Search Poetry

(Masnavi Book 2: 45) The old man who complained to the doctor





How an old man complained of his ailments to a doctor, and how the doctor answered him.



An old man said to a doctor, “I am in torment because of my brain.” The doctor replied, “That weakness of brain is from age.”
Said the old man, “There are spots of darkness on my eyes.


3090. It is from age, O ancient Shaykh,” said the doctor. “Awful pain comes in my back,” said he.

It is from age, O emaciated Shaykh” said the doctor. “Whatever I eat,” said he, “is not digested.”

The doctor replied, “Weakness of stomach also is (the result) of age. Said he, “When I breathe, respiration is hard for me.”

Yes,” he said, “it is asthma*; when old age arrives, two hundred diseases come on.”

O fool,” he exclaimed, you have stuck at this*: this is all that you have learned of medicine.


3095. O crack-brained man, your intellect has not given you this knowledge, that God has appointed a remedy for every pain.

You, stupid ass, from poorness of ability have remained (fallen) on the ground for want of a sufficient foothold.” Then the doctor said to him, “O sexagenarian, this anger and this choler are also from old age.
Since all the functions and parts (of your body) are atrophied, your self-control and patience have become weak.”

He (an old man) cannot endure two words, he cries out thereat; he cannot retain one draught, he vomits (it)—


3100. Except, to be sure, the Ancient (Pír) that is drunken with God, and in whose inward being there is “a goodly life.” Outwardly he is old, but within he is young. What thing, verily, is he? He is the saint and the prophet.
If they are not manifest to the good and the evil (alike), what is this envy which the worthless bear against them? And if they do not know them with certain knowledge, what is this hatred and hatching of plots and enmity?
And (again), if they know of the Resurrection and rising from the dead, how should they dash themselves against a sharp sword?

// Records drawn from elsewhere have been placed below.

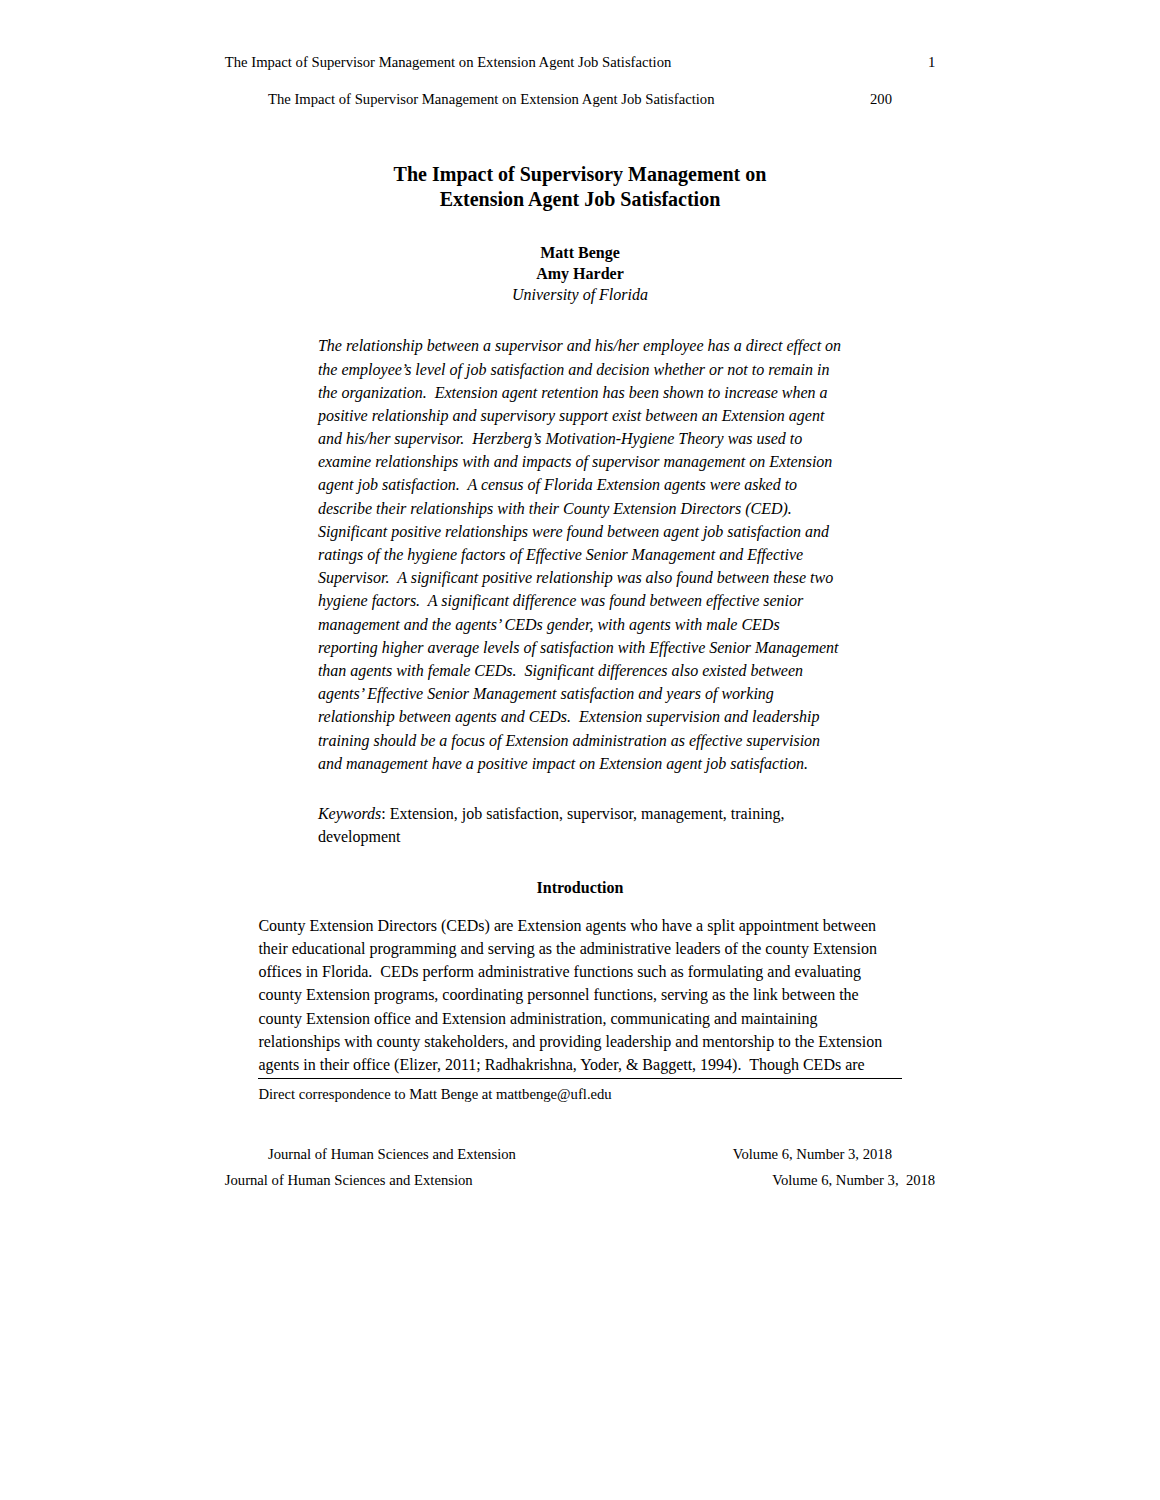The Impact of Supervisor Management on Extension Agent Job Satisfaction 1
The Impact of Supervisor Management on Extension Agent Job Satisfaction 200
The Impact of Supervisory Management on
Extension Agent Job Satisfaction
Matt Benge
Amy Harder
University of Florida
The relationship between a supervisor and his/her employee has a direct effect on the employee’s level of job satisfaction and decision whether or not to remain in the organization. Extension agent retention has been shown to increase when a positive relationship and supervisory support exist between an Extension agent and his/her supervisor. Herzberg’s Motivation-Hygiene Theory was used to examine relationships with and impacts of supervisor management on Extension agent job satisfaction. A census of Florida Extension agents were asked to describe their relationships with their County Extension Directors (CED). Significant positive relationships were found between agent job satisfaction and ratings of the hygiene factors of Effective Senior Management and Effective Supervisor. A significant positive relationship was also found between these two hygiene factors. A significant difference was found between effective senior management and the agents’ CEDs gender, with agents with male CEDs reporting higher average levels of satisfaction with Effective Senior Management than agents with female CEDs. Significant differences also existed between agents’ Effective Senior Management satisfaction and years of working relationship between agents and CEDs. Extension supervision and leadership training should be a focus of Extension administration as effective supervision and management have a positive impact on Extension agent job satisfaction.
Keywords: Extension, job satisfaction, supervisor, management, training, development
Introduction
County Extension Directors (CEDs) are Extension agents who have a split appointment between their educational programming and serving as the administrative leaders of the county Extension offices in Florida. CEDs perform administrative functions such as formulating and evaluating county Extension programs, coordinating personnel functions, serving as the link between the county Extension office and Extension administration, communicating and maintaining relationships with county stakeholders, and providing leadership and mentorship to the Extension agents in their office (Elizer, 2011; Radhakrishna, Yoder, & Baggett, 1994). Though CEDs are
Direct correspondence to Matt Benge at mattbenge@ufl.edu
Journal of Human Sciences and Extension Volume 6, Number 3, 2018
Journal of Human Sciences and Extension Volume 6, Number 3, 2018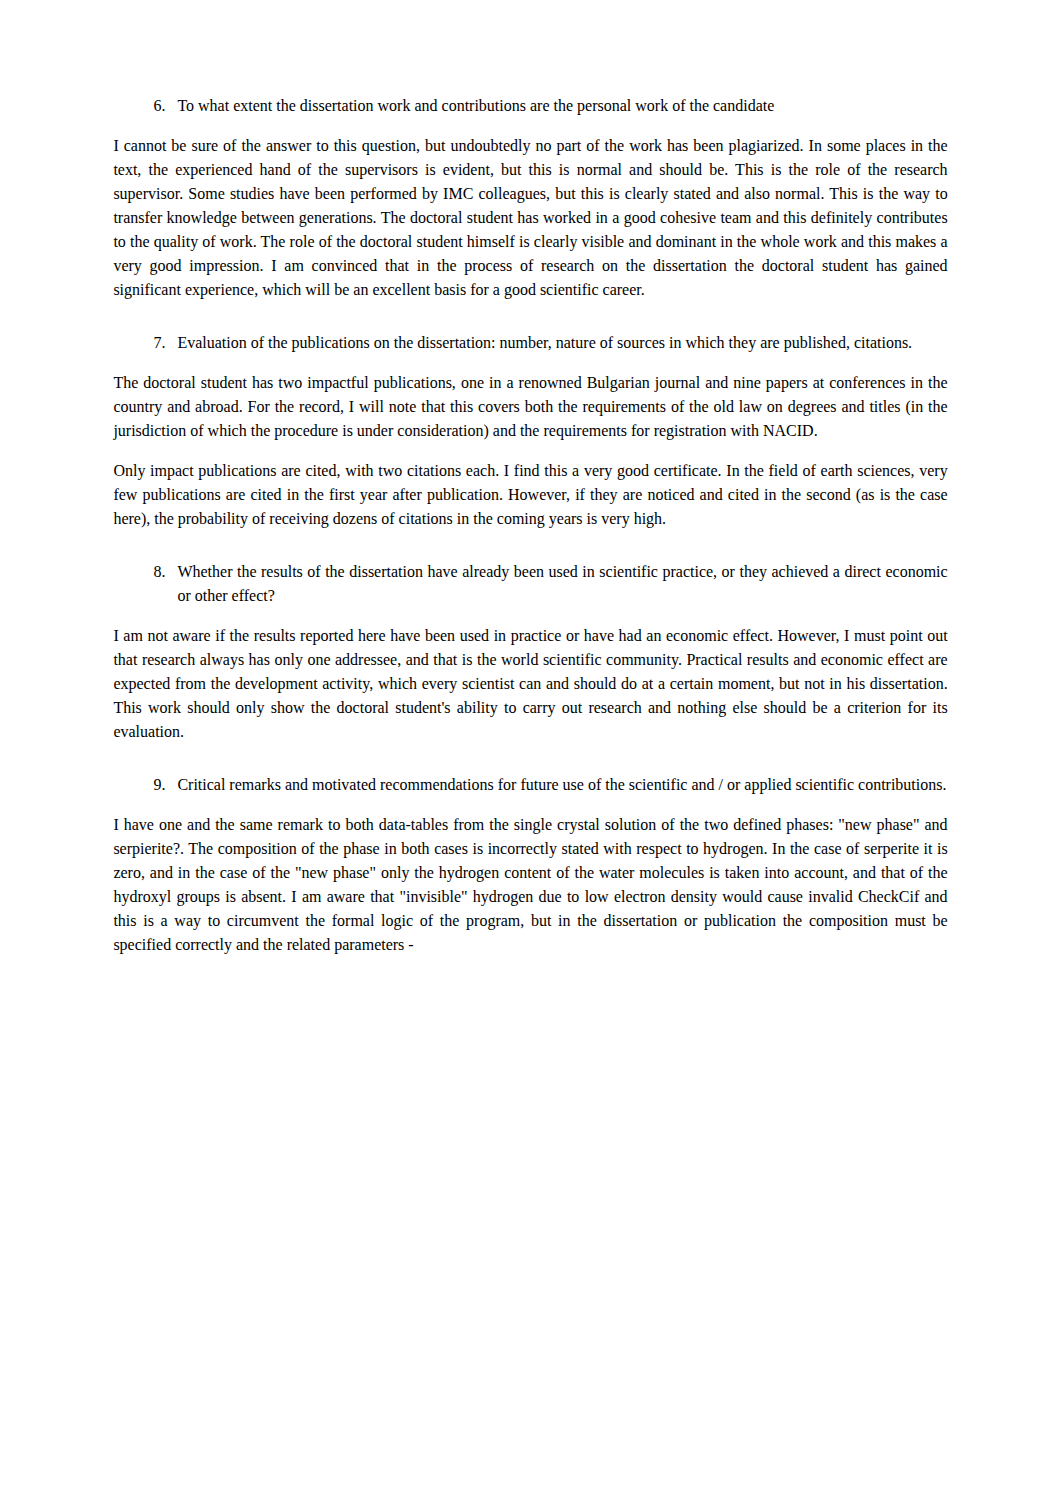6.
To what extent the dissertation work and contributions are the personal work of the candidate
I cannot be sure of the answer to this question, but undoubtedly no part of the work has been plagiarized. In some places in the text, the experienced hand of the supervisors is evident, but this is normal and should be. This is the role of the research supervisor. Some studies have been performed by IMC colleagues, but this is clearly stated and also normal. This is the way to transfer knowledge between generations. The doctoral student has worked in a good cohesive team and this definitely contributes to the quality of work. The role of the doctoral student himself is clearly visible and dominant in the whole work and this makes a very good impression. I am convinced that in the process of research on the dissertation the doctoral student has gained significant experience, which will be an excellent basis for a good scientific career.
7.
Evaluation of the publications on the dissertation: number, nature of sources in which they are published, citations.
The doctoral student has two impactful publications, one in a renowned Bulgarian journal and nine papers at conferences in the country and abroad. For the record, I will note that this covers both the requirements of the old law on degrees and titles (in the jurisdiction of which the procedure is under consideration) and the requirements for registration with NACID.
Only impact publications are cited, with two citations each. I find this a very good certificate. In the field of earth sciences, very few publications are cited in the first year after publication. However, if they are noticed and cited in the second (as is the case here), the probability of receiving dozens of citations in the coming years is very high.
8.
Whether the results of the dissertation have already been used in scientific practice, or they achieved a direct economic or other effect?
I am not aware if the results reported here have been used in practice or have had an economic effect. However, I must point out that research always has only one addressee, and that is the world scientific community. Practical results and economic effect are expected from the development activity, which every scientist can and should do at a certain moment, but not in his dissertation. This work should only show the doctoral student's ability to carry out research and nothing else should be a criterion for its evaluation.
9.
Critical remarks and motivated recommendations for future use of the scientific and / or applied scientific contributions.
I have one and the same remark to both data-tables from the single crystal solution of the two defined phases: "new phase" and serpierite?. The composition of the phase in both cases is incorrectly stated with respect to hydrogen. In the case of serperite it is zero, and in the case of the "new phase" only the hydrogen content of the water molecules is taken into account, and that of the hydroxyl groups is absent. I am aware that "invisible" hydrogen due to low electron density would cause invalid CheckCif and this is a way to circumvent the formal logic of the program, but in the dissertation or publication the composition must be specified correctly and the related parameters -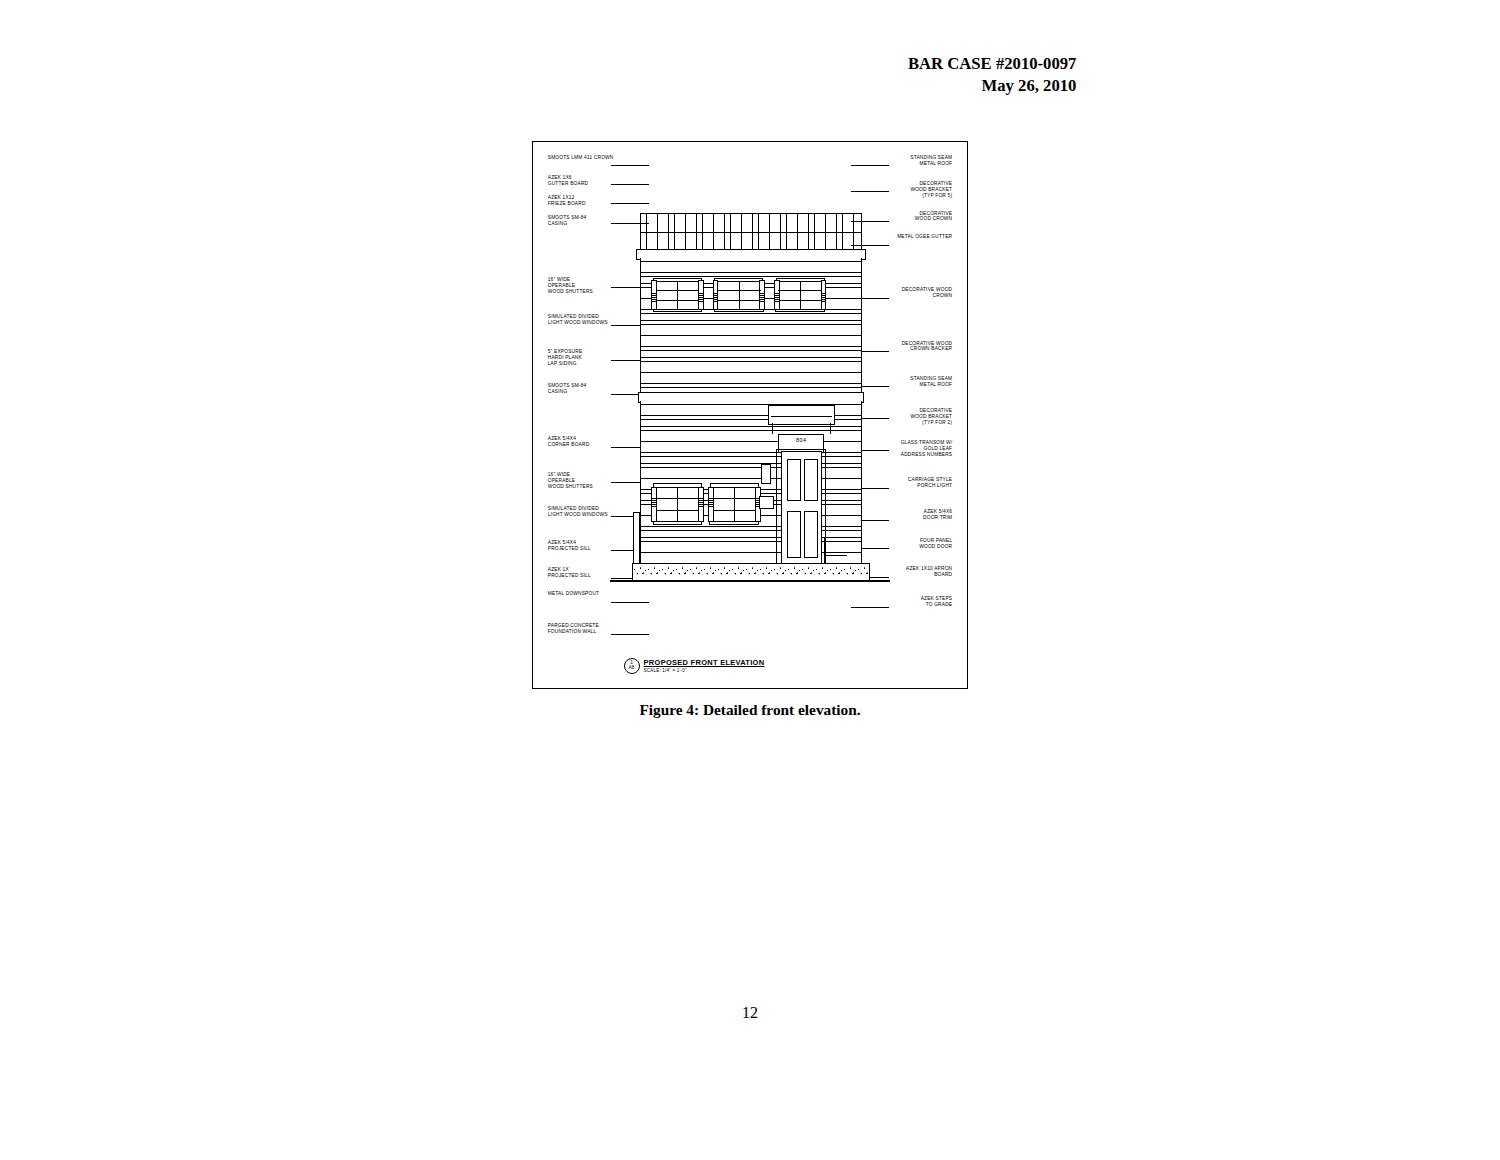BAR CASE #2010-0097
May 26, 2010
SMOOTS LMM 411 CROWN
AZEK 1x6
GUTTER BOARD
AZEK 1x12
FRIEZE BOARD
SMOOTS SM-84
CASING
16" WIDE
OPERABLE
WOOD SHUTTERS
SIMULATED DIVIDED
LIGHT WOOD WINDOWS
5" EXPOSURE
HARDI PLANK
LAP SIDING
SMOOTS SM-84
CASING
AZEK 5/4x4
CORNER BOARD
16" WIDE
OPERABLE
WOOD SHUTTERS
SIMULATED DIVIDED
LIGHT WOOD WINDOWS
AZEK 5/4x4
PROJECTED SILL
AZEK 1x
PROJECTED SILL
METAL DOWNSPOUT
PARGED CONCRETE
FOUNDATION WALL
STANDING SEAM
METAL ROOF
DECORATIVE
WOOD BRACKET
(TYP FOR 5)
DECORATIVE
WOOD CROWN
METAL OGEE GUTTER
DECORATIVE WOOD
CROWN
DECORATIVE WOOD
CROWN BACKER
STANDING SEAM
METAL ROOF
DECORATIVE
WOOD BRACKET
(TYP FOR 2)
GLASS TRANSOM W/
GOLD LEAF
ADDRESS NUMBERS
CARRIAGE STYLE
PORCH LIGHT
AZEK 5/4x6
DOOR TRIM
FOUR PANEL
WOOD DOOR
AZEK 1x10 APRON
BOARD
AZEK STEPS
TO GRADE
804
1
A8
PROPOSED FRONT ELEVATION SCALE: 1/4" = 1'-0"
Figure 4: Detailed front elevation.
12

3105. He (the prophet or saint) smiles upon you, (but) do not deem him to be such (as he appears): in his inward consciousness are hidden a hundred Resurrections.

Hell and Paradise are entirely parts of him: he is beyond any thought that you may conceive (of him). All that you may think of is liable to pass away; he that comes not into thought is God.
Wherefore (then do they behave with) presumption at the door of this house, if they know who is within the house?

Fools venerate the mosque and endeavour to destroy them that have the heart (in which God dwells).


3110. That (mosque) is phenomenal, this (heart) is real, O asses! The (true) mosque is naught but the hearts of the (spiritual) captains.

The mosque that is the inward (consciousness) of the saints is the place of worship for all: God is there. Until the heart of the man of God was grieved, never did God put any generation to shame.
They were going to make war on the prophets: they saw the body (of the prophet), they supposed he was a man.

In you are the moral natures of those peoples of yore: how art not you afraid lest you be the same (as they)?


3115. Forasmuch as all those marks are in you, and you art (one) of them, how wilt you be saved?